The first thing I discovered when I hopped online to learn where to get one for experimentation, was that breweries own their own kegs, and it’s actually quite difficult to come by them. Only when I discovered a brewery going out of business did I get a chance to snag some.

On my way back up from one of these treks across New England, carrying my wholesale maple syrup rounds, I stopped last at the brewery in southern New Hampshire and picked them up. There, a nice young fellow showed me how to open them up and remove the mechanism in the middle that allows for dispensing and pressurization. What he didn’t realize was that the keg he was using as an example happened to have been sitting in the summer sun for a few months with the dregs of a soured stout.

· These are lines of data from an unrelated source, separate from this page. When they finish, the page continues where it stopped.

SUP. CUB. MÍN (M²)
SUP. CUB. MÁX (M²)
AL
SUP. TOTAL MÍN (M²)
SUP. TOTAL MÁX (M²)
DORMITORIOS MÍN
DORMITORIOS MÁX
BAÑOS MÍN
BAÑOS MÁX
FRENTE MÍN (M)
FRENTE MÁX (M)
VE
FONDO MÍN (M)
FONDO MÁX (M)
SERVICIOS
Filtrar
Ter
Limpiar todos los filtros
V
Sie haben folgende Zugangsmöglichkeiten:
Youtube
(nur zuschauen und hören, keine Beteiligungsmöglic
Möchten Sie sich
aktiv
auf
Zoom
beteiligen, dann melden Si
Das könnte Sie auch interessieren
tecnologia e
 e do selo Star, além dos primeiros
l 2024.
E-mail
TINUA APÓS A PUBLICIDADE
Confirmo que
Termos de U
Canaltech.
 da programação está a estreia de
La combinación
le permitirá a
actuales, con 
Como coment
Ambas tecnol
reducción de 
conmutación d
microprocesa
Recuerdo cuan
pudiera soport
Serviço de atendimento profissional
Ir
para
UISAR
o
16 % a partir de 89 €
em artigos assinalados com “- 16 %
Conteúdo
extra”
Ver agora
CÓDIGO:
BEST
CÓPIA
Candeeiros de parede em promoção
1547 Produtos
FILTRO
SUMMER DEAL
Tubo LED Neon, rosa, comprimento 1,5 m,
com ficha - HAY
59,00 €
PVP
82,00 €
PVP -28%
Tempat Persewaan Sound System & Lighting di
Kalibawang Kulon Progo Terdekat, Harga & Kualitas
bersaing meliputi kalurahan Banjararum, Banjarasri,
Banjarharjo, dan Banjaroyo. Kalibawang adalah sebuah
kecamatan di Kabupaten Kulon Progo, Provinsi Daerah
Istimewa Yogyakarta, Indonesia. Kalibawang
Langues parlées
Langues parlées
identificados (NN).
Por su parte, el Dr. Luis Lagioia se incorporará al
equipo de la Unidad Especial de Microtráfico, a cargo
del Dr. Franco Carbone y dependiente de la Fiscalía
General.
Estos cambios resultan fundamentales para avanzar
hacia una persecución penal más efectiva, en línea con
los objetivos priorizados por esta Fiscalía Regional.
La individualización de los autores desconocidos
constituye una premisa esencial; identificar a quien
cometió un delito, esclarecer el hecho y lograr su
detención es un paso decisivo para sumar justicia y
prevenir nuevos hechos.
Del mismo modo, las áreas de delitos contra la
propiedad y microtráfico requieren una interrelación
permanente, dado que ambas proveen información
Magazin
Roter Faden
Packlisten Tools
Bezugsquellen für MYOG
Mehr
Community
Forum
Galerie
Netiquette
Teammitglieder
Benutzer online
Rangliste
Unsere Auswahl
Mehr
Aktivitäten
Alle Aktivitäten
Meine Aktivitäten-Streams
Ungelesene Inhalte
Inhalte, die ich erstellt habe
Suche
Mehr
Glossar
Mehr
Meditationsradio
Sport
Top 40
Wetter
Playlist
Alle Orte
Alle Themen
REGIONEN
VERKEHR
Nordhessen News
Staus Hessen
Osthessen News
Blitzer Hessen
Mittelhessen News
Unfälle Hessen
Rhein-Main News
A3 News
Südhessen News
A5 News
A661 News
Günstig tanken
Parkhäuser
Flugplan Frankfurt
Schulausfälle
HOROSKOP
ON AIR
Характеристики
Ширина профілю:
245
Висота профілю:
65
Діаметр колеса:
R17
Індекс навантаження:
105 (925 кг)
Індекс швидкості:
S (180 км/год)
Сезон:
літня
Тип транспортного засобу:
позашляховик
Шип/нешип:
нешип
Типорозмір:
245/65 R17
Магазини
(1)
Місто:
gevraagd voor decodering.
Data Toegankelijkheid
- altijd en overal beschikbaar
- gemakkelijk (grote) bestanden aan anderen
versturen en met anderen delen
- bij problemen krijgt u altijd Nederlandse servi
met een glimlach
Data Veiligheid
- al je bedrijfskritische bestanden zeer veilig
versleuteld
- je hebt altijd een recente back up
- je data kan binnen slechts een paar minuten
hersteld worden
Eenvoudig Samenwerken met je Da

When he pushed in the spring-loaded ball, out shot a vile stream of beer-turned-vinegar, splashing all over us. I had 90 minutes to be back up in Vermont for an event, and I didn’t have a change of clothes.

Since then, though, the bulk maple syrup keg idea has taken on some steam. After acquiring some compressed gas tanks and various fittings, we have maple syrup dispensing out of some test kegs, and even have our first household client, who wishes to stick a keg under the sink and have a maple syrup tap on the kitchen counter. Because we’re using nitrogen to replace the air inside as it dispenses, aerobic bacteria cannot grow. Pretty clever, those beer-drinking people.

After a couple more weeks of testing, we’ll be confident that the mechanism won’t get gummed up with our maple syrup, which is just a bit thicker than most. After we do some refrigeration tests and carbonation tests, we’ll green-light the bulk maple syrup kegs to send on to a couple of our business clients.